Abstract
Sedillot’s triangle (ST), formed between the sternal and clavicular heads of sternocleidomastoid (SCM) muscle, is often used as an anatomical landmark for internal jugular vein (IJV) cannulation, but its reliability has been questioned. This cadaveric study aimed to evaluate the effectiveness of ST in locating IJV. Dissections were performed on 23 adult cadavers (46 sides). ST was exposed, and a pin was inserted at its apex to assess its relationship with IJV. Dimensions of ST and distance between apex and IJV were measured (only in cases with unsuccessful puncture), along with IJV diameter at the apex. Showed that 92.00% of sides had a fully formed ST, while 8.00% (all left-sided) lacked a gap between the SCM heads. On right side, the needle corresponded directly with IJV in 19 (82.60%) cases, but missed laterally and medially in two (8.69%) cases each. On left side, successful IJV puncture occurred in 11 (61.11%) cases, with lateral and medial misses in five (27.77%) and two (11.11%) respectively. The mean height and width of ST was 64.30±7.86 mm and 20.08±6.26 mm on right side and 63.95±7.28 mm and 15.56±9.91 mm on left side. IJV diameter at the apex was significantly higher in male and on right side. Overall, right ST proved to be a reasonably reliable landmark for successful central venous catheter.

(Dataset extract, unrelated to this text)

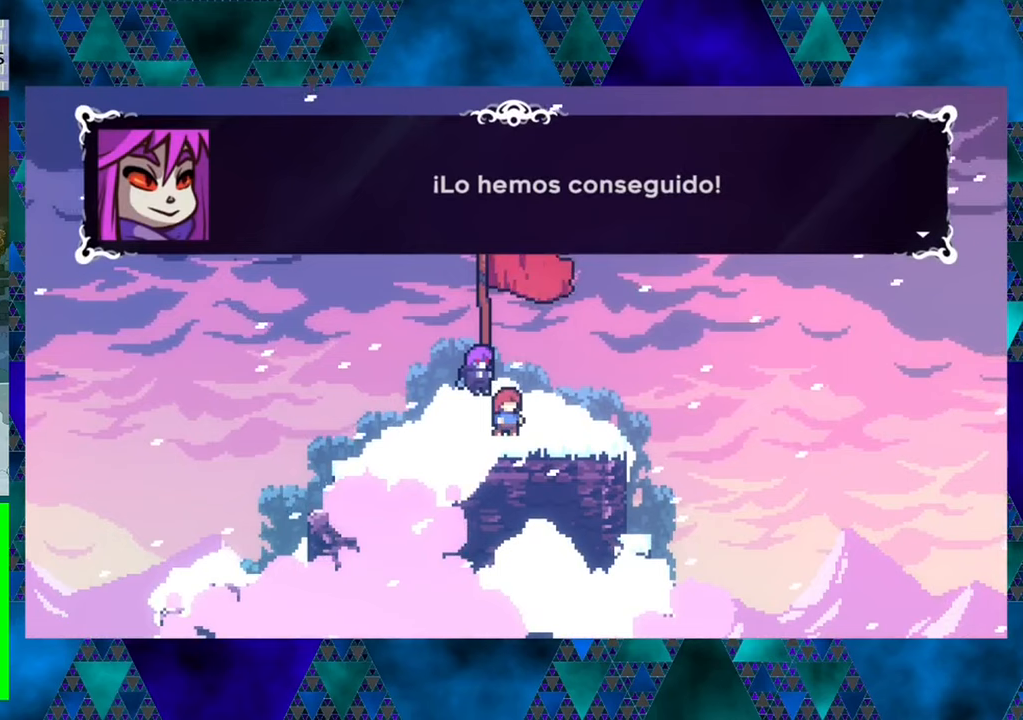
{"buttons": [], "left_stick": "center", "events": []}
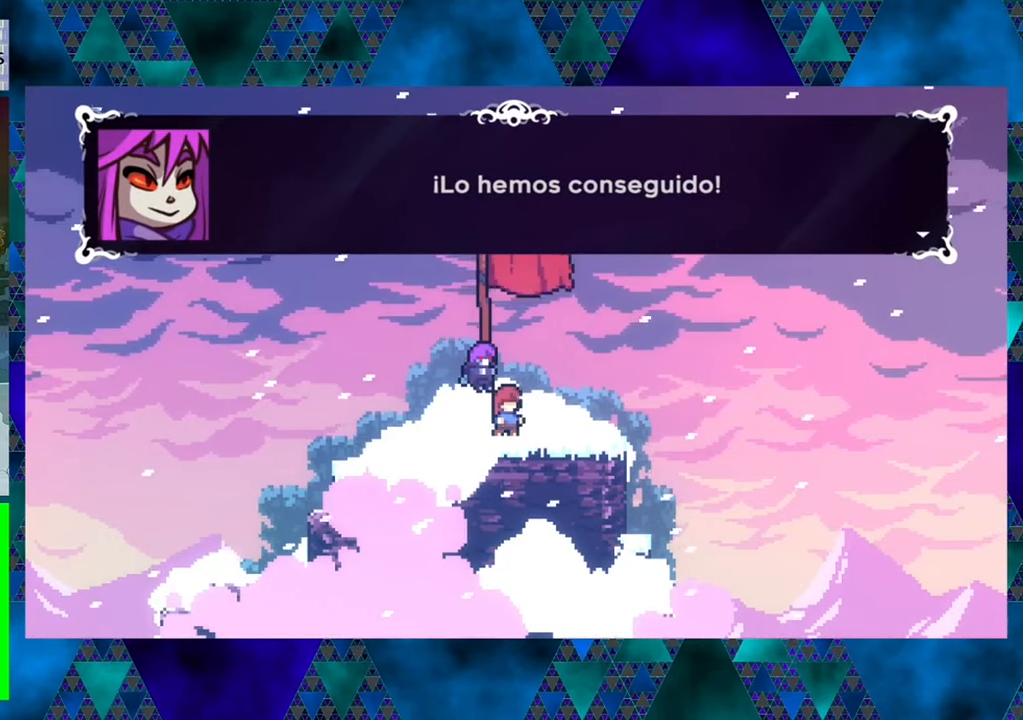
{"buttons": [], "left_stick": "center", "events": [[133, "B", "down"], [250, "B", "up"]]}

However, anatomical variability, particularly on left side, suggests that caution should be exercised, and additional methods such as ultrasound guidance may improve the accuracy and safety of IJV cannulation using this approach.

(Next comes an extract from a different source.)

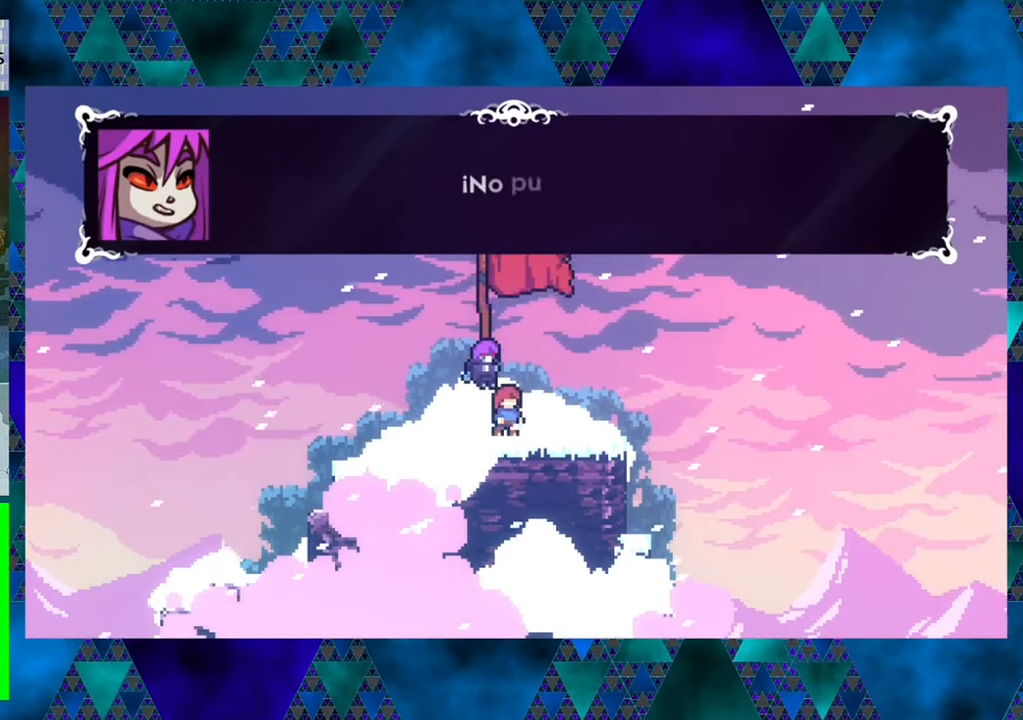
{"buttons": [], "left_stick": "center", "events": []}
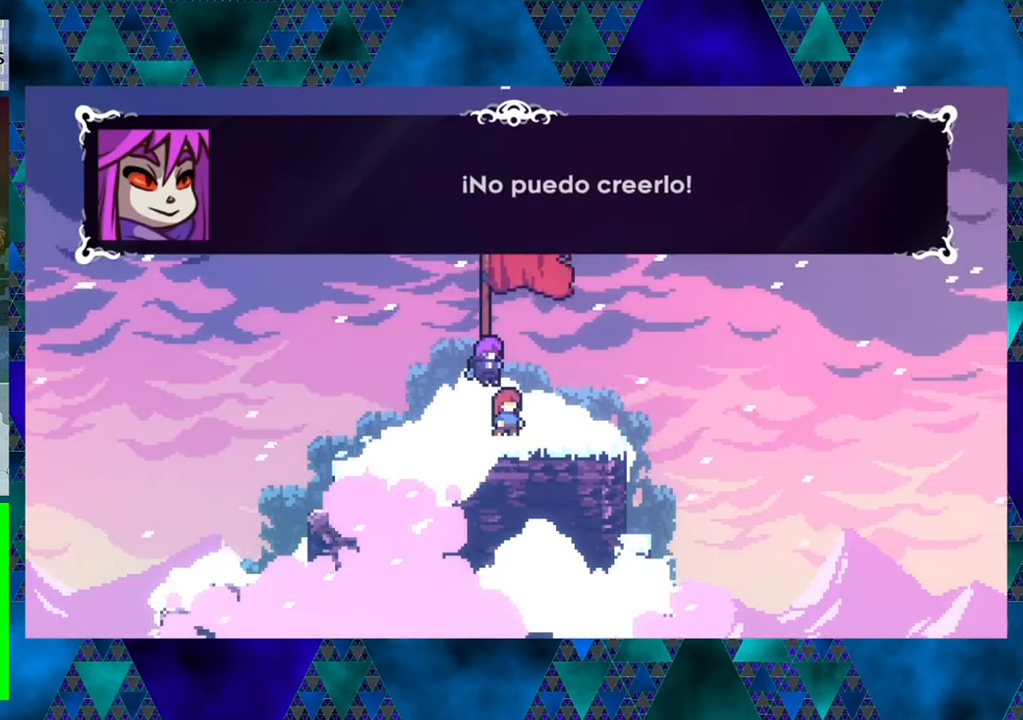
{"buttons": [], "left_stick": "center", "events": []}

Keywords: Neck surgery, Cadaveric dissection, Carotid arteries, Jugular veins
Introduction
Central venous catheter (CVC) insertion is a crucial procedure in various medical settings, such as intensive care units, emergency departments, and surgical suites, as it provides direct access to the central venous circulation for administering medications, fluids, and hemodynamic monitoring. Despite its widespread use, CVC insertion poses risks, including arterial puncture, pneumothorax, and nerve damage, due to the proximity of critical structures [1]. Therefore, identifying reliable anatomical landmarks is essential to minimize these risks and ensure accurate catheter placement. Commonly used insertion sites include the internal jugular vein (IJV), subclavian vein, and femoral vein, each offering specific advantages [2]. Cannulating the IJV reduces the likelihood of catheter misplacement and the risk of injury to nearby neurovascular structures, with arterial puncture being a key concern due to the proximity of the common carotid artery. The IJV’s anatomy allows for easy pressure application in such cases and is also associated with a lower risk of infection [3, 4]. Han et al. [5] found higher success rates with IJV cannulation (89.7% for the right IJV, 79.4% for the left) compared to the subclavian veins. However, CVC insertion carries inherent risks, highlighting the need for thorough knowledge of the venous system and surrounding anatomy.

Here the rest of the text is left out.